───── Records for the task ─────
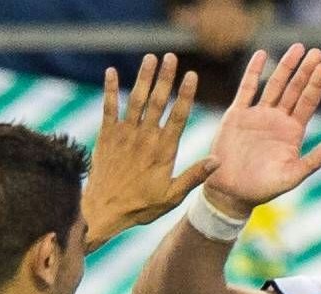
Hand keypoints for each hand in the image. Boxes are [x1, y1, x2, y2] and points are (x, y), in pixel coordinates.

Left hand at [84, 54, 218, 248]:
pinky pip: (108, 108)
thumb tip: (217, 161)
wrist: (103, 210)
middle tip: (171, 56)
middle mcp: (145, 138)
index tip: (191, 75)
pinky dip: (110, 89)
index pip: (178, 116)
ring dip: (143, 77)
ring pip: (135, 100)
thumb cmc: (140, 206)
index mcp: (164, 151)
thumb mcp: (172, 196)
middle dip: (165, 77)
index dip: (185, 94)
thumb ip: (193, 176)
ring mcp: (124, 135)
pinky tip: (111, 72)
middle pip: (157, 101)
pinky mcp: (106, 136)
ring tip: (150, 57)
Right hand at [203, 45, 320, 218]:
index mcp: (292, 133)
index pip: (308, 102)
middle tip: (317, 51)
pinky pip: (247, 88)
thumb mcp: (292, 177)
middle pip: (295, 89)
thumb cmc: (263, 188)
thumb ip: (312, 161)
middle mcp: (277, 120)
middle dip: (305, 70)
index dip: (316, 84)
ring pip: (274, 84)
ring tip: (298, 48)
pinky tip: (261, 54)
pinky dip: (254, 71)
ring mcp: (258, 115)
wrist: (231, 192)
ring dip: (285, 66)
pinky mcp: (238, 115)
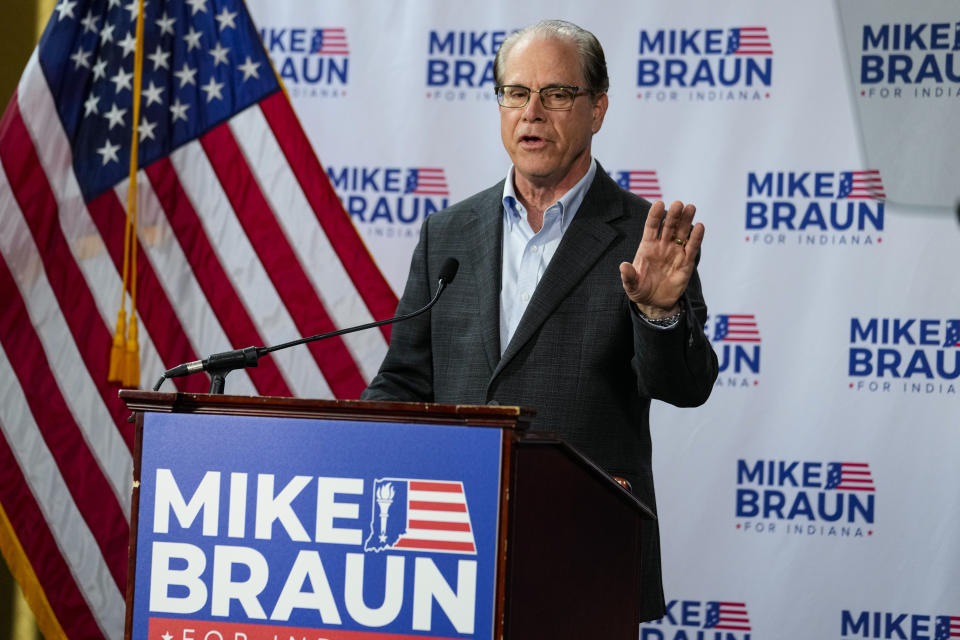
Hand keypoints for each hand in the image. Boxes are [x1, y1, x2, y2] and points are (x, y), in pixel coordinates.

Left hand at [619, 200, 704, 317]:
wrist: (655, 303)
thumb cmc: (640, 291)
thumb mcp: (631, 285)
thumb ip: (628, 276)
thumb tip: (623, 266)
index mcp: (647, 247)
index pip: (651, 227)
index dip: (655, 216)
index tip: (659, 204)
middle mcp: (662, 246)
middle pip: (668, 226)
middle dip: (673, 215)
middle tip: (678, 204)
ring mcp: (675, 253)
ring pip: (681, 233)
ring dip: (686, 221)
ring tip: (690, 208)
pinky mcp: (686, 263)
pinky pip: (692, 248)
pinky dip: (696, 238)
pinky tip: (699, 226)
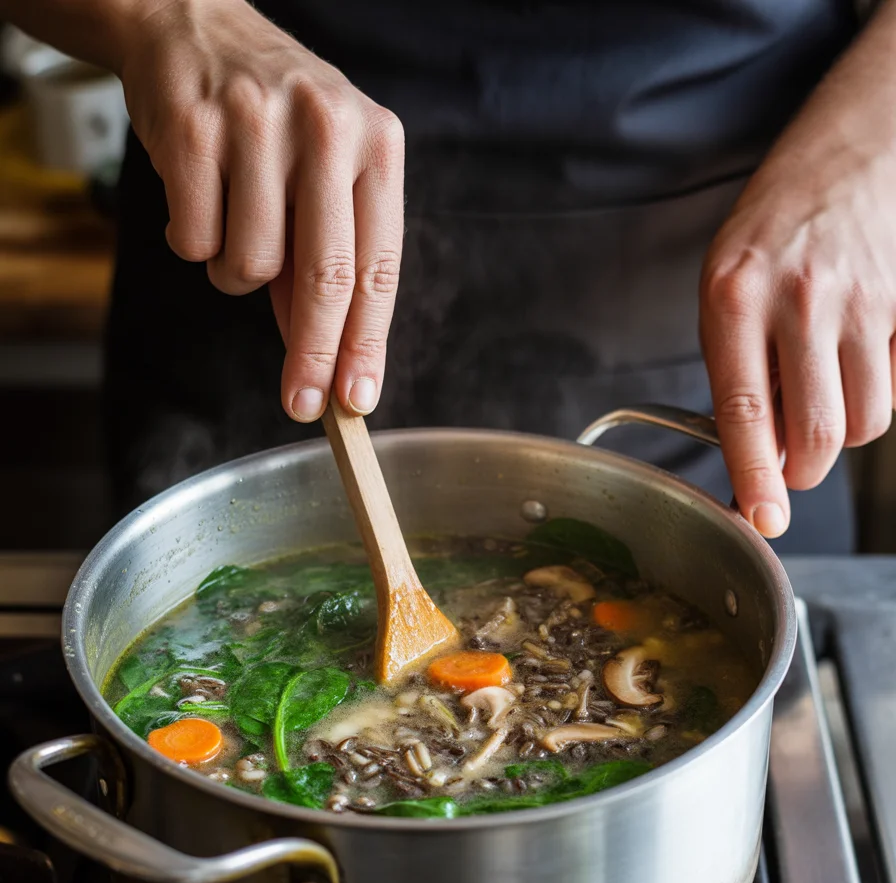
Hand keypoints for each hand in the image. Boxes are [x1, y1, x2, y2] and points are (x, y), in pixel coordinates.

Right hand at [120, 0, 403, 421]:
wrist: (192, 23)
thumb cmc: (272, 122)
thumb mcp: (324, 175)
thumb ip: (329, 262)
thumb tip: (328, 360)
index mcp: (377, 144)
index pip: (378, 267)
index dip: (366, 343)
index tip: (356, 398)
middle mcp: (327, 127)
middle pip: (325, 277)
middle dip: (312, 354)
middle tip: (301, 403)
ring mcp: (258, 123)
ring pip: (250, 265)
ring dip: (236, 274)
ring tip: (234, 223)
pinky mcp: (193, 128)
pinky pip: (195, 241)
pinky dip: (193, 243)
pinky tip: (199, 199)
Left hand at [699, 4, 895, 536]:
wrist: (850, 152)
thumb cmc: (771, 232)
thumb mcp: (725, 293)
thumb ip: (739, 373)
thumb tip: (757, 457)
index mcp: (735, 298)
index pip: (746, 409)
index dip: (755, 476)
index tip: (761, 519)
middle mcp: (799, 300)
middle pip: (820, 433)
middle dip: (804, 470)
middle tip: (789, 464)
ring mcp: (861, 301)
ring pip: (867, 420)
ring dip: (843, 434)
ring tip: (819, 398)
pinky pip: (894, 384)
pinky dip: (874, 394)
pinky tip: (852, 361)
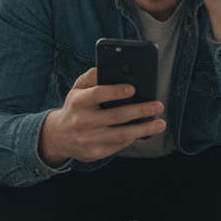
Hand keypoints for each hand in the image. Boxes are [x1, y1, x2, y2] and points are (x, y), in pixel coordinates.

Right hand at [38, 68, 166, 166]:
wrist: (60, 136)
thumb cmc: (76, 106)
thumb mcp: (77, 88)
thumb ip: (92, 76)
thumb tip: (110, 68)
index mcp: (78, 102)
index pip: (97, 94)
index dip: (115, 91)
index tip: (133, 88)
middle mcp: (82, 121)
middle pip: (116, 116)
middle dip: (140, 111)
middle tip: (158, 105)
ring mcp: (89, 139)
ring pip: (122, 134)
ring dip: (144, 129)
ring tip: (161, 123)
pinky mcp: (95, 152)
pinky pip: (119, 144)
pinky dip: (133, 137)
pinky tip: (145, 131)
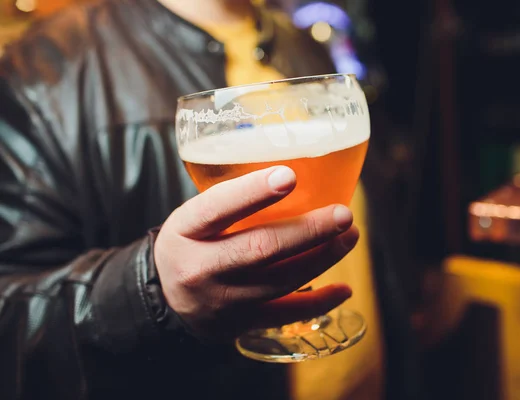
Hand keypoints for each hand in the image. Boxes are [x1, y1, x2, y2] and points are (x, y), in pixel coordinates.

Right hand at [154, 166, 358, 339]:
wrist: (164, 298)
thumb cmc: (191, 243)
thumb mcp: (193, 216)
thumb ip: (232, 200)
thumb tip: (295, 171)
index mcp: (187, 230)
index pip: (217, 207)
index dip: (253, 192)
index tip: (290, 176)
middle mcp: (201, 267)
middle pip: (260, 248)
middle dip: (308, 231)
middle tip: (343, 214)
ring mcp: (222, 300)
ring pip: (280, 280)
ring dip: (322, 258)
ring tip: (349, 236)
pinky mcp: (240, 323)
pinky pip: (285, 314)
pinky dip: (319, 302)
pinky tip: (344, 289)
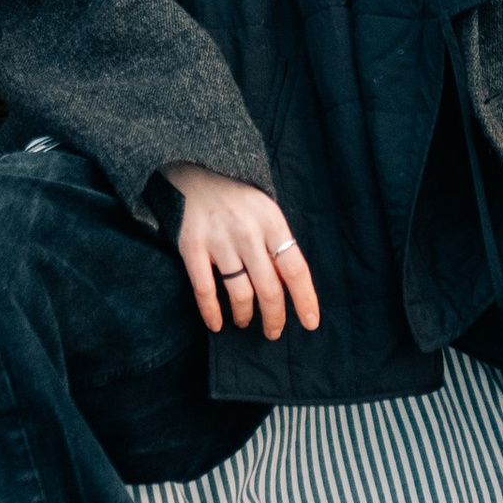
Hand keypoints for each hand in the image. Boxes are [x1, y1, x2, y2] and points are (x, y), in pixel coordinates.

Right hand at [161, 164, 320, 339]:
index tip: (310, 323)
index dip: (305, 300)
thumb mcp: (266, 211)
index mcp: (272, 222)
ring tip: (245, 322)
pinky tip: (217, 325)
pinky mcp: (192, 247)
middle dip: (274, 317)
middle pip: (269, 288)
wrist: (195, 171)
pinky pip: (204, 289)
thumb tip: (290, 287)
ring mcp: (219, 240)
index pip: (296, 269)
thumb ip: (277, 244)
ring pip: (239, 293)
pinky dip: (211, 312)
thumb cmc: (238, 199)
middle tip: (274, 332)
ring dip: (245, 315)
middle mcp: (248, 232)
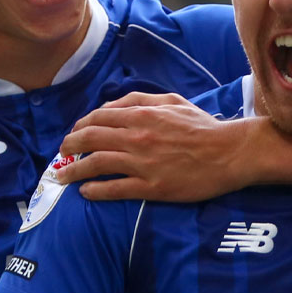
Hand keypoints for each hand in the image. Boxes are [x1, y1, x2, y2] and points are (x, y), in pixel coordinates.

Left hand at [57, 93, 259, 201]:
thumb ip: (139, 100)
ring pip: (97, 164)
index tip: (72, 136)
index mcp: (142, 115)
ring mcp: (143, 163)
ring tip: (62, 176)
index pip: (97, 118)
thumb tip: (110, 108)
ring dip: (73, 170)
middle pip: (90, 139)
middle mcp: (138, 137)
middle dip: (68, 147)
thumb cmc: (202, 126)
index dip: (78, 127)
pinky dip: (95, 190)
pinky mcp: (152, 187)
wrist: (230, 153)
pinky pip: (115, 189)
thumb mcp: (172, 101)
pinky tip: (86, 192)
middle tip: (61, 155)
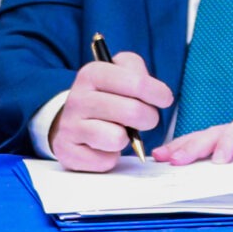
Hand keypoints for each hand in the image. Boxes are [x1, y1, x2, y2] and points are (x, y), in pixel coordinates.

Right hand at [48, 51, 173, 171]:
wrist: (71, 119)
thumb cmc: (105, 96)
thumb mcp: (120, 71)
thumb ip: (138, 71)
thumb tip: (156, 94)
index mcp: (92, 74)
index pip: (137, 83)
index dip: (159, 93)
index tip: (164, 99)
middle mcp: (77, 98)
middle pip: (133, 112)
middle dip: (149, 118)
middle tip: (144, 118)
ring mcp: (70, 126)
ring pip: (117, 138)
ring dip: (127, 139)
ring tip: (119, 131)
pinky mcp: (68, 152)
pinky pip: (106, 160)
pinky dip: (112, 156)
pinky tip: (104, 146)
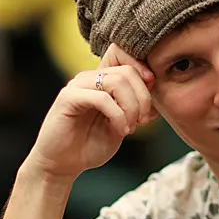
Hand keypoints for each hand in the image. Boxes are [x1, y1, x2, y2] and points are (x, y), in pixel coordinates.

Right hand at [28, 44, 156, 180]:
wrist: (62, 164)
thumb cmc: (89, 145)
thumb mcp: (122, 124)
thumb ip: (135, 106)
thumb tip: (156, 91)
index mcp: (101, 80)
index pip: (122, 53)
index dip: (142, 68)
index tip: (151, 91)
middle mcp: (89, 78)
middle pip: (126, 71)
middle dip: (142, 97)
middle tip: (142, 121)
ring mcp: (77, 86)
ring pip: (116, 82)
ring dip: (131, 107)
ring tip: (130, 128)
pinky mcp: (68, 99)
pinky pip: (101, 98)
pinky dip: (118, 116)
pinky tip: (120, 130)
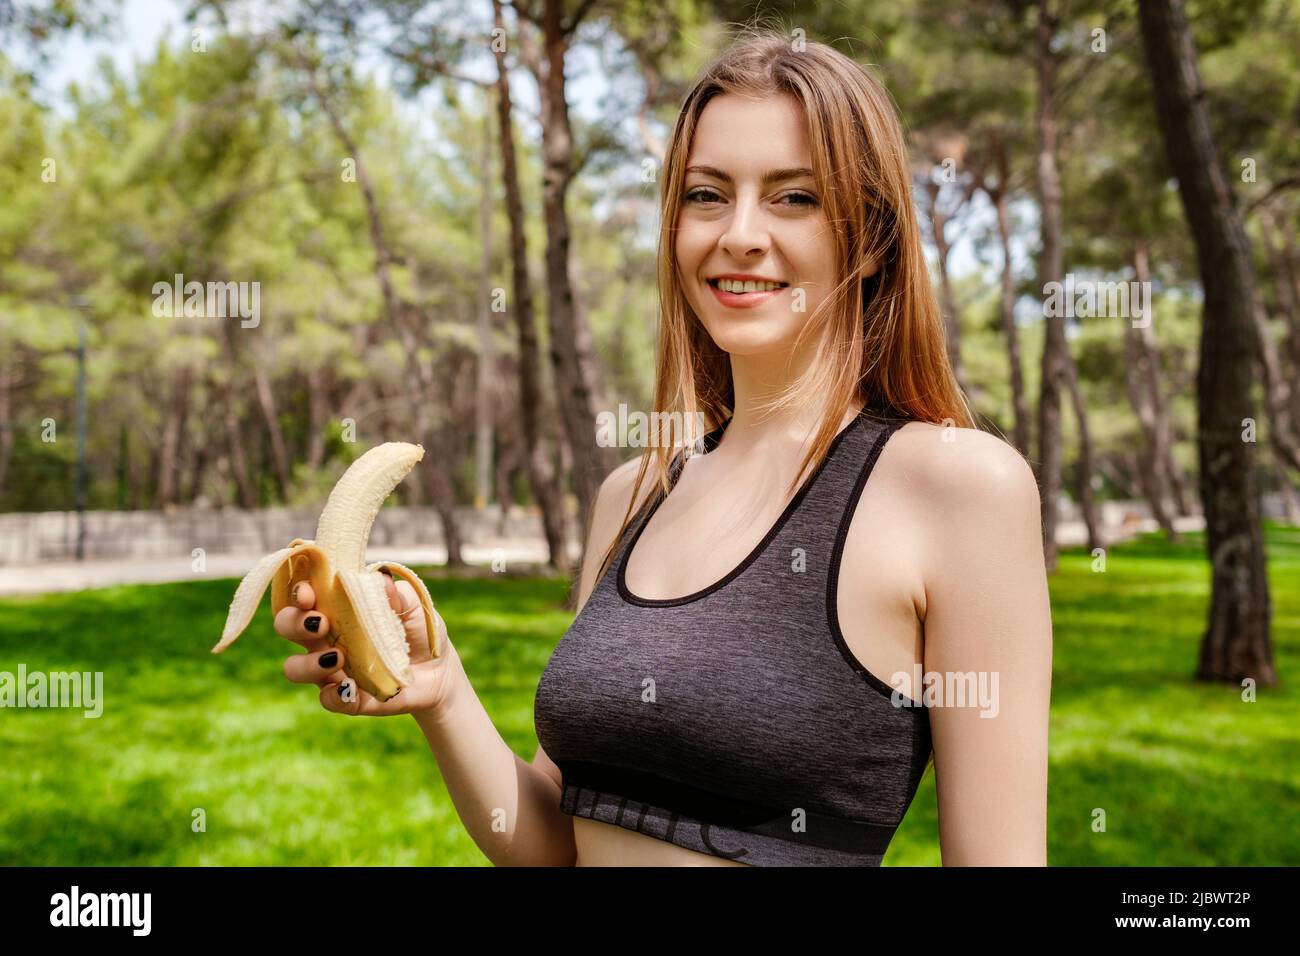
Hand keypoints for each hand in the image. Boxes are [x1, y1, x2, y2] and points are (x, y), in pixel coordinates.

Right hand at [274, 570, 463, 717]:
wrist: (440, 670)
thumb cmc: (419, 629)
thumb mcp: (415, 605)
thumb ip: (396, 592)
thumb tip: (381, 578)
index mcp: (336, 608)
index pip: (304, 595)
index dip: (297, 591)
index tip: (308, 593)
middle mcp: (325, 637)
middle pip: (286, 626)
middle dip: (294, 623)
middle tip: (321, 623)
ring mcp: (332, 670)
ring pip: (294, 668)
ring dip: (309, 662)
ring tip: (338, 657)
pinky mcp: (348, 698)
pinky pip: (327, 699)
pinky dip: (335, 695)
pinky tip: (351, 688)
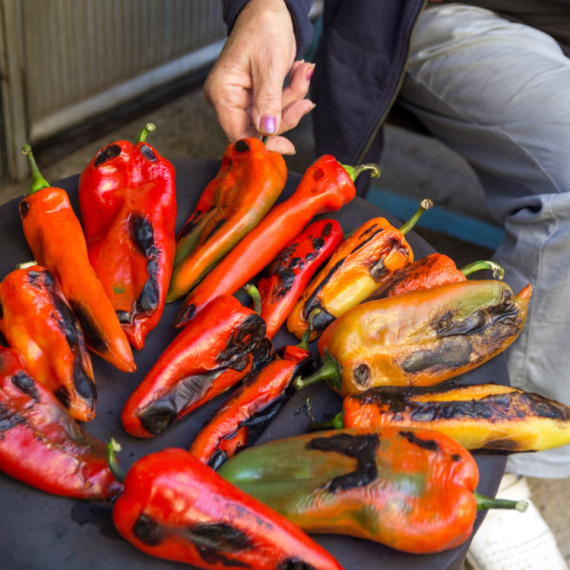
─────
* Task instructions
Scan the records above for the lines holding "thumb ip: (193, 176)" and "wrist: (231, 192)". Transcribe those two and every line between them word for word, and no others.

* Response box
thumb ip: (193, 176)
ring mcp: (124, 135)
pinky tip: (111, 72)
middle pip: (157, 101)
pinky mcp: (106, 136)
ring tip: (150, 57)
Right hand at [203, 45, 320, 218]:
index mcp: (292, 133)
index pip: (308, 102)
middle tip: (317, 51)
pinky pip: (247, 88)
thumb mcp: (292, 177)
middle pip: (295, 89)
thumb cmc: (263, 188)
thumb ip: (312, 161)
middle mcp: (277, 120)
middle dip: (305, 70)
index dip: (316, 84)
ring pip: (274, 84)
ring tip: (298, 48)
pinky tip: (261, 54)
pinky dip: (254, 71)
ring mcp: (258, 115)
wrist: (231, 192)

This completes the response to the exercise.